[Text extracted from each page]
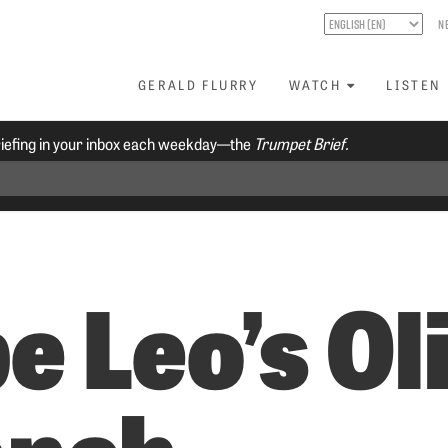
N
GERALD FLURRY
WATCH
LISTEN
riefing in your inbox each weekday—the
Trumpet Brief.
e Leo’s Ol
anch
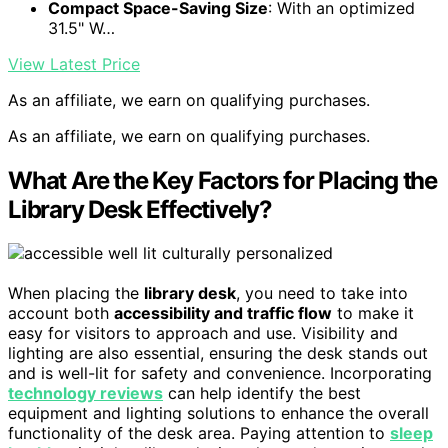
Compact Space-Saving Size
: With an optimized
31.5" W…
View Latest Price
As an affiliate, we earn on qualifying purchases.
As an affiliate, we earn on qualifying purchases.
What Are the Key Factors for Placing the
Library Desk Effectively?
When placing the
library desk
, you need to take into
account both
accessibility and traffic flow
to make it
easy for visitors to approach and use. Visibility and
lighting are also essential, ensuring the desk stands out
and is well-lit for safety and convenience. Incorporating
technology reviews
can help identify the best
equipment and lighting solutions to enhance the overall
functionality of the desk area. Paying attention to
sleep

Work item => Retype the lines of the items from the one containing "Compact Space-Saving Size" through the end of the items.

Exercise result =>
Compact Space-Saving Size
: With an optimized
31.5" W…
View Latest Price
As an affiliate, we earn on qualifying purchases.
As an affiliate, we earn on qualifying purchases.
What Are the Key Factors for Placing the
Library Desk Effectively?
When placing the
library desk
, you need to take into
account both
accessibility and traffic flow
to make it
easy for visitors to approach and use. Visibility and
lighting are also essential, ensuring the desk stands out
and is well-lit for safety and convenience. Incorporating
technology reviews
can help identify the best
equipment and lighting solutions to enhance the overall
functionality of the desk area. Paying attention to
sleep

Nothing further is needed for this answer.